De raadsman stelt zich op het standpunt dat het Openbaar Ministerie niet-ontvankelijk dient te worden verklaard. De raadsman heeft erop gewezen dat de aangifte in strijd is met de civiele goede trouw. Het betreft een deels arbeidsrechtelijk geschil in Duitsland. Strafrechtelijke vervolging is bovendien in strijd met het gelijkheidsbeginsel, nu de zaken van alle andere in dit dossier als verdachte aangemerkte personen zijn geseponeerd.
De rechtbank ziet in het verweer geen aanknopingspunten die nopen tot een niet-ontvankelijkverklaring. De rechtbank overweegt hierbij dat niet is gebleken van een ongelijke behandeling van gelijke gevallen, terwijl dit ook overigens uit het dossier niet kan worden geconcludeerd. Eventuele civielrechtelijke afspraken tussen verdachte en de benadeelde staan ook niet aan een strafvervolging in de weg. De rechtbank verwerpt daarom het verweer van de raadsman. De officier van justitie kan in zijn vervolging worden ontvangen.
Voorts zijn er geen gronden gebleken voor schorsing van de vervolging.

Bewijs.

Inleiding.
* * * * *
▶ _Opdracht 1_: Welk beginsel zou volgens de raadsman in de tekst over de ontvankelijkheid van het Openbaar Ministerie door de strafrechtelijke vervolging worden geschonden?
▶ _Opdracht 2_: Hervat de tekst over de ontvankelijkheid van het Openbaar Ministerie direct na de laatste regel die erin staat.
De gegevens zijn hiervoor niet nodig.

▶ _Aangeleverde gegevens_:
* * * * *
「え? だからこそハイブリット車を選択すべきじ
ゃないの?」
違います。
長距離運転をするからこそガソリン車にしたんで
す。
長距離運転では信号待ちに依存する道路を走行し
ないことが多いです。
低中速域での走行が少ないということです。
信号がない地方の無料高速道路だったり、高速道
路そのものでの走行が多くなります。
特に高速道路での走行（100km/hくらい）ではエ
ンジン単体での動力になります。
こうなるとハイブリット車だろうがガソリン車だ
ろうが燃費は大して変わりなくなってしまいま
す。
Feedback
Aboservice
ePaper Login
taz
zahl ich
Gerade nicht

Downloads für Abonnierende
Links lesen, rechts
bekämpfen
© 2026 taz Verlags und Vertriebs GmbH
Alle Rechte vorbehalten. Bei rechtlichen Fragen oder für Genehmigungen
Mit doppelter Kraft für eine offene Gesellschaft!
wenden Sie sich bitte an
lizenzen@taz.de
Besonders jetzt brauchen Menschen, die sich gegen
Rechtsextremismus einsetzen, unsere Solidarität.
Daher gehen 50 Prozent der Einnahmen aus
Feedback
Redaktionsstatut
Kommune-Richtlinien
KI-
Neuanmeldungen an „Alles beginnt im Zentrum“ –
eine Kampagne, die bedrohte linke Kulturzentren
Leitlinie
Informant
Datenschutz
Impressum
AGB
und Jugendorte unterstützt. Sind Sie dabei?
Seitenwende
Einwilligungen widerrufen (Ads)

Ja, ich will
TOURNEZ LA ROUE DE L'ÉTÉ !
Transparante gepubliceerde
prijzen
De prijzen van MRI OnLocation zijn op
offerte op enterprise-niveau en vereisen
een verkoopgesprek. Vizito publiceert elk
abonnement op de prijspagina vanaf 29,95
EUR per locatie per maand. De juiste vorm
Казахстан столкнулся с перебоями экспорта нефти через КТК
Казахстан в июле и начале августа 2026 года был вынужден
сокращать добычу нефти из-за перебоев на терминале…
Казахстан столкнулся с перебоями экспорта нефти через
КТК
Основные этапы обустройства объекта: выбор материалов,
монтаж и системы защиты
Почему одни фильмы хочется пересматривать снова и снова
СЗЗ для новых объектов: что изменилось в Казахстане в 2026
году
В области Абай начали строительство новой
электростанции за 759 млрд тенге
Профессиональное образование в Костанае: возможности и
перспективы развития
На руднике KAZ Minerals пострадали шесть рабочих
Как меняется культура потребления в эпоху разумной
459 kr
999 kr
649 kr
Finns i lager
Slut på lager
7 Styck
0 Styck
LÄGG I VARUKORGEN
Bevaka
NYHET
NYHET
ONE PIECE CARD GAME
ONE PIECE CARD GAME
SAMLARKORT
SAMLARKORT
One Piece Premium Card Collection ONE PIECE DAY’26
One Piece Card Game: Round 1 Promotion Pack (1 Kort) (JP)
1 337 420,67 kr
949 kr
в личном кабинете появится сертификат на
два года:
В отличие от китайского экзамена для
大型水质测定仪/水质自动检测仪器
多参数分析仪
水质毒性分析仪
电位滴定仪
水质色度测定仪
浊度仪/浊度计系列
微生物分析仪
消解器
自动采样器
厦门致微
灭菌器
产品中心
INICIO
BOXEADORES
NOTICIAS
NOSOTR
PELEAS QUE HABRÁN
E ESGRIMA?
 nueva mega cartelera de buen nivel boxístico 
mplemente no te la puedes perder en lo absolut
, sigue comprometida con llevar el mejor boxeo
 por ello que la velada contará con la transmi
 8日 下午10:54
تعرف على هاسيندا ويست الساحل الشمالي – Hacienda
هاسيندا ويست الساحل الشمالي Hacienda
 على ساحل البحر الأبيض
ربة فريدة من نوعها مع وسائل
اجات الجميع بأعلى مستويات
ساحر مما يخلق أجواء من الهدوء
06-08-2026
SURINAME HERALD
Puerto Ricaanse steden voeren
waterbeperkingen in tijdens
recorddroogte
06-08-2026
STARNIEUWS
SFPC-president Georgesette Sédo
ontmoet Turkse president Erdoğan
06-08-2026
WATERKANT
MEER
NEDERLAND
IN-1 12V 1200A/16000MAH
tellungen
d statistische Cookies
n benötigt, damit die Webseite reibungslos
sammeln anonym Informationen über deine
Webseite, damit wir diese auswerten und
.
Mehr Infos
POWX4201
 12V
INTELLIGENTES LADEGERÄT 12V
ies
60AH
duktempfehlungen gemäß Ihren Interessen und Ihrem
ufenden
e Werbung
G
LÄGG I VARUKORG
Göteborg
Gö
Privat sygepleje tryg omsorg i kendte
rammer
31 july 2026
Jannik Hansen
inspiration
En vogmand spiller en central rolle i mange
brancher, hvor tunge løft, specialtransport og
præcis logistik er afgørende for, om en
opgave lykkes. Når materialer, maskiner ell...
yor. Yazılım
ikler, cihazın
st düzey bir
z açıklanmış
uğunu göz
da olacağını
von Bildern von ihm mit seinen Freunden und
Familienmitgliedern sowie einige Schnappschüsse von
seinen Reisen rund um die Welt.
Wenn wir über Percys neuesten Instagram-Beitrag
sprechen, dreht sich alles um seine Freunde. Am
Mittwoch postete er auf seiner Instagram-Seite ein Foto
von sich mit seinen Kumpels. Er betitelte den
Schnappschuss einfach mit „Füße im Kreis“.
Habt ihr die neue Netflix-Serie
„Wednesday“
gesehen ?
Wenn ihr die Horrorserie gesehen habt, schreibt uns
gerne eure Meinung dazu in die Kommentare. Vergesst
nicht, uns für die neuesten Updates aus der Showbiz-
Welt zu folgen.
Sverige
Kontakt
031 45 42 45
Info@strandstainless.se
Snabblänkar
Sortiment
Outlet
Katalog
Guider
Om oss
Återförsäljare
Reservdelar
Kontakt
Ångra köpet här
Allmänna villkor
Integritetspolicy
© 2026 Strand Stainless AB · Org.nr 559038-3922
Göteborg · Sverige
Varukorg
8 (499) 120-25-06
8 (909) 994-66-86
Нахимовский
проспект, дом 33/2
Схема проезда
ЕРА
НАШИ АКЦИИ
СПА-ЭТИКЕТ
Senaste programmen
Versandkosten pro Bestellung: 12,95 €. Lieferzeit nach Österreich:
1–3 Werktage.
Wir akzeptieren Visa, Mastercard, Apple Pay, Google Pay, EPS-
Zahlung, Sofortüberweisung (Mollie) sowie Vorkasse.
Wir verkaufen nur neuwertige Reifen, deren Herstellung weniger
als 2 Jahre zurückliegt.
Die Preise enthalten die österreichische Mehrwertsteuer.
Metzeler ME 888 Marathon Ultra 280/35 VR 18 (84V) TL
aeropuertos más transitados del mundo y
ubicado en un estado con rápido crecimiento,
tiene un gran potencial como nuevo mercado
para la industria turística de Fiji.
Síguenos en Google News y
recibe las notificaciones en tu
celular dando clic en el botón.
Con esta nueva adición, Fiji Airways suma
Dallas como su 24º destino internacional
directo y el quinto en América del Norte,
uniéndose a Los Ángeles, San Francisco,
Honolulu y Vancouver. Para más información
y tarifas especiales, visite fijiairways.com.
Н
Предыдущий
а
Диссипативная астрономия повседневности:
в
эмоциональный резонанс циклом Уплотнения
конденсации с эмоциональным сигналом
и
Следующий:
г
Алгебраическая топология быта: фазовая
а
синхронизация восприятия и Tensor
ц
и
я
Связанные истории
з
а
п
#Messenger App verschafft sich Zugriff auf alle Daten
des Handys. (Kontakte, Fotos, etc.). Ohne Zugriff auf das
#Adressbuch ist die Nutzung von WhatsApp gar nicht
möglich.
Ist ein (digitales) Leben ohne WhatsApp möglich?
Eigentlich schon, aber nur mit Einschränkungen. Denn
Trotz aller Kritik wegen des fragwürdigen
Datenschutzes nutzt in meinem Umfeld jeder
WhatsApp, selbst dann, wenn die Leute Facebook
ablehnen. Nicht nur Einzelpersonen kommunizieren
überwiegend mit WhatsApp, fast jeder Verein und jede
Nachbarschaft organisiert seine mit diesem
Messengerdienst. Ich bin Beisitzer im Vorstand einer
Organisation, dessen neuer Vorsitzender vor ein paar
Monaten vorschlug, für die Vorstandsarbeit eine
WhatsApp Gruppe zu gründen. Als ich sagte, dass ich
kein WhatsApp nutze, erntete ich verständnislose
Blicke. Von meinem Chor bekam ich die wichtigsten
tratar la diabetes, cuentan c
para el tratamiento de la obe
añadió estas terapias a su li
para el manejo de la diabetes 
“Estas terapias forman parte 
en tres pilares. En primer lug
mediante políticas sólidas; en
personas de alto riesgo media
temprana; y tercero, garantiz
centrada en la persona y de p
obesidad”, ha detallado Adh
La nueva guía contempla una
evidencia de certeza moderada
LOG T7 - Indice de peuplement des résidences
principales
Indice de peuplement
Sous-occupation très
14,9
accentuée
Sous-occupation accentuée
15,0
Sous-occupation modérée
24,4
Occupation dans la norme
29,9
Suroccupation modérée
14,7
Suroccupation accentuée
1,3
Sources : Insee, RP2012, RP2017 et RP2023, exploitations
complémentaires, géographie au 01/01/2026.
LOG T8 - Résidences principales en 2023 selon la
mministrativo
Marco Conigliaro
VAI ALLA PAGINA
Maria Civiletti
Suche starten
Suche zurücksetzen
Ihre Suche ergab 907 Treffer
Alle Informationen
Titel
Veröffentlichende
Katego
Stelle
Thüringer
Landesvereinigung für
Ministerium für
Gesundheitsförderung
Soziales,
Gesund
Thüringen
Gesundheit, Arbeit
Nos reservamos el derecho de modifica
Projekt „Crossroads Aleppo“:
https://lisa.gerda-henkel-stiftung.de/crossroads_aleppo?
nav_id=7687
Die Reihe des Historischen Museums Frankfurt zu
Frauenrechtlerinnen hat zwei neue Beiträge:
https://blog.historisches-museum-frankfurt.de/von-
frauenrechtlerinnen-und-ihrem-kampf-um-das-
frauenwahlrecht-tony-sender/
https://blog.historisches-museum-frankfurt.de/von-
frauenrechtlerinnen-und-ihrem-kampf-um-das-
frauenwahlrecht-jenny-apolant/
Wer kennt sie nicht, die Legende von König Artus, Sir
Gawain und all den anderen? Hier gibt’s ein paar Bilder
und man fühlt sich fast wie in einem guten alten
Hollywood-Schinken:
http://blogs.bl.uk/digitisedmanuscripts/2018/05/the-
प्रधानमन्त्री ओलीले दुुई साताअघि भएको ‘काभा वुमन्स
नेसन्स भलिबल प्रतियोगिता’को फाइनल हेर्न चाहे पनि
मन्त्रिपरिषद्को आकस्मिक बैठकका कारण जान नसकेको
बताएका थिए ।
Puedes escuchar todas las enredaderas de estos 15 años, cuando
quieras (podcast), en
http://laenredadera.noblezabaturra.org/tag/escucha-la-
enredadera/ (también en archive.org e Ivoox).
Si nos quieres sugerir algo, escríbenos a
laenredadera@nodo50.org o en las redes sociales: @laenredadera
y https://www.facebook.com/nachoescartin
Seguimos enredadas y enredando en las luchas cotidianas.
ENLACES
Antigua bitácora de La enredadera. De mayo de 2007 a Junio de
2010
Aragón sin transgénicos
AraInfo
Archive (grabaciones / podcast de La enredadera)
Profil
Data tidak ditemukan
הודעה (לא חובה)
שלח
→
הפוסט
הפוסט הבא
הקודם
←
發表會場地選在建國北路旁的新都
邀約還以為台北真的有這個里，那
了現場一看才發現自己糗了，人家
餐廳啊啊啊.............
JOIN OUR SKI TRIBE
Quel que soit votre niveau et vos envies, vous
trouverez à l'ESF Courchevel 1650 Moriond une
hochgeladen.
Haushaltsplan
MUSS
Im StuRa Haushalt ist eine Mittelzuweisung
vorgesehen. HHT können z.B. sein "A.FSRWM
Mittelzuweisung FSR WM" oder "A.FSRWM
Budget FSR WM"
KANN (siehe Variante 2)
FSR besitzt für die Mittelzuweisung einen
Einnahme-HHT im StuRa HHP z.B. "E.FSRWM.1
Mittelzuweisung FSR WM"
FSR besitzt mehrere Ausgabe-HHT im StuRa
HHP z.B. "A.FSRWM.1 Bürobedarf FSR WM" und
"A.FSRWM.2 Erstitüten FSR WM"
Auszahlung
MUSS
* * * * *
▶ _Antwoord opdracht 1_: Het gelijkheidsbeginsel.

▶ _Antwoord opdracht 2_:
Verdachte was van 15 oktober 2012 tot en met 31 maart 2014 als werknemer in de functie van Sales Director Terminal in dienst bij [bedrijf 1] (hierna: [bedrijf 1] ). Verdachte was enig aandeelhouder en bestuurder van zijn B.V. genaamd [bedrijf 8] (hierna: [bedrijf 8] ). Vóór zijn indiensttreding bij [bedrijf 1] werkte verdachte onder andere via [bedrijf 8] als consultant bij [bedrijf 9] , een distributeur in de telecombranche.
Verdachte was tijdens zijn dienstverband bij [bedrijf 1] indirect – via [bedrijf 8] – aandeelhouder van [bedrijf 2] , [bedrijf 3] , [bedrijf 4] en [bedrijf 5] Vanuit deze ondernemingen ontving verdachte vergoedingen in de vorm van o.a. dividend. Verdachte wordt verweten dat hij aan de genoemde B.V.’s, waarin hij een indirect belang had via [bedrijf 8] , opdrachten vergunde namens [bedrijf 1] terwijl hij [bedrijf 1] in strijd met de goede trouw niet van zijn belangen in die B.V.’s op de hoogte heeft gesteld. Daarnaast wordt verdachte verweten dat hij feitelijk leiding heeft gegeven aan het opmaken van valse facturen door [bedrijf 2] en van verduistering in dienstbetrekking door een bepaalde betaling aan een aan hem gelieerde onderneming goed te keuren ten nadele van [bedrijf 1] .
Het standpunt van de officier van justitie.
Feit 1. Niet-ambtelijke corruptie
De officier van justitie stelt zich op het standpunt dat dit feit wettig en overtuigend kan worden bewezen. Verdachte heeft, in verband met de uitoefening van zijn functie bij [bedrijf 1] en het gunnen van opdrachten aan de vier genoemde ondernemingen, via zijn onderneming [bedrijf 8] heimelijk giften ontvangen van die vier ondernemingen tot een bedrag van € 145.254. Hij heeft [bedrijf 1] hiervan bewust niet op de hoogte gesteld.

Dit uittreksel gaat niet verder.